[文本摘录]
使用Python画带空气阻力的抛体运动的轨迹

Projectile Motion with Air Resistance

Problem 2.9

Calculate the trajectory of your cannon shell including both air drag and the
Reduced air density at high altitudes so that you can reproduce the results in
Figure2.5.Perform your calculation for different firing angles and determine the
Value of the angle that gives the maximum range.

Solution with Python

同样由上一周Euler's Method的思路解决

Step.1 引入需要的作图包

import math
import numpy as np
from matplotlib import pyplot as plt

Step.2 定义函数与初值

由于需要考虑等温过程与绝热过程两个过程,跟丁峰同学讨论过后,我不太喜欢他把两个过程合并到一起的做法(尽管两个过程的函数基本相似),想了一下宁愿写丑一点,所以这里我把两个过程的$B$值分开做了计算(最后得出的图也跟丁峰有点点不一样)。

更具体的说明在代码上已经写了详尽的注释。

def PMotion(v,theta,T_0,select):
    v_x = v*math.cos(theta * math.pi/180);      #set initial speed constant in x 
    v_y = v*math.sin(theta * math.pi/180);      #set initial speed constant in y 
    a = 0.0065;                                 #set acceleration
    dt = 0.01;                                  #set time steps 
    y_0 = 10000.0;                              #initial sea height 
    alpha = 2.5;                                #set exponent alpha for air
    x = 0.0;                                    #initial position 
    y = 0.0;                                    #initial position 
    t = 0.0;                                    #set initial time 
    g = 9.8;                                    #set gravity acceleration
    B_0 = 0.00004;
    
    distance=[[]for i in range(3)];             #create a sequence to store x,y,t
    distance[0].append(x);
    distance[1].append(y);
    
    #select the model of approximation
    if select<0:                                #negative for isothermal approximation
        def rho(height):
            return math.exp(-height/y_0);       #(2.23)
[/文本摘录]
[数据集]
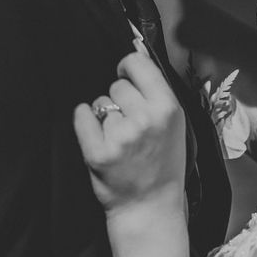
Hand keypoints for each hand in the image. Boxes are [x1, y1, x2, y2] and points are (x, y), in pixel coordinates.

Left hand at [73, 51, 186, 226]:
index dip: (128, 68)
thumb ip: (156, 90)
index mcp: (168, 109)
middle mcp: (145, 120)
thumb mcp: (174, 124)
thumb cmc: (162, 165)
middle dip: (119, 101)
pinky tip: (98, 138)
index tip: (126, 78)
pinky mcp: (98, 152)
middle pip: (116, 85)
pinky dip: (85, 123)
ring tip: (120, 141)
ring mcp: (121, 137)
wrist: (150, 207)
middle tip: (129, 126)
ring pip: (100, 103)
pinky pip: (81, 116)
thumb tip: (136, 49)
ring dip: (105, 117)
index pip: (138, 64)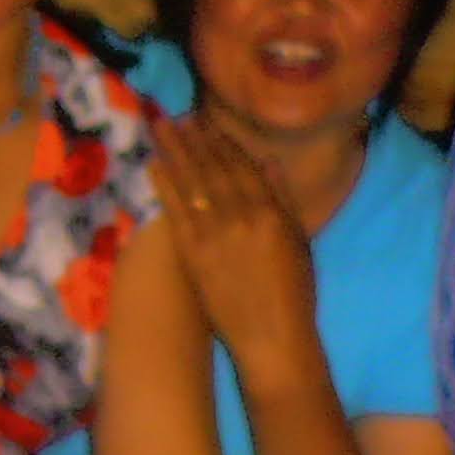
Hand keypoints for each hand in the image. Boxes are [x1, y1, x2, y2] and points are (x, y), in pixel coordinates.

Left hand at [153, 116, 321, 368]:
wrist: (273, 338)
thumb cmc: (294, 295)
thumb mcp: (300, 242)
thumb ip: (284, 200)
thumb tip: (269, 162)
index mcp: (271, 212)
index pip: (243, 167)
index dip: (224, 142)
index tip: (208, 123)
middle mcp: (242, 215)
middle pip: (214, 168)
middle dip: (195, 139)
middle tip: (178, 116)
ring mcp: (214, 234)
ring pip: (193, 182)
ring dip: (176, 151)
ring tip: (163, 128)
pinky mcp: (193, 254)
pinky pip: (176, 211)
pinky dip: (165, 185)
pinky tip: (155, 165)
[/数据集]
• **任务列表**
- A) 请从文本摘录中原样引用一段文字，从含有“Projectile Motion with”的词语开始，到“the maximum range.”为止。
- B) 根据文本摘录回答以下问题：
(i) Problem 2.9要求在不同发射角下计算后确定什么？
(ii) 在Step.2中，作者把等温过程与绝热过程的哪个值分开做了计算？
(iii) 函数PMotion中的时间步长dt被设为多少？

• **参考答案**
- A)
Projectile Motion with Air Resistance

Problem 2.9

Calculate the trajectory of your cannon shell including both air drag and the
Reduced air density at high altitudes so that you can reproduce the results in
Figure2.5.Perform your calculation for different firing angles and determine the
Value of the angle that gives the maximum range.

- B)
(i) 确定能获得最大射程的发射角的数值。
(ii) $B$值。
(iii) 0.01。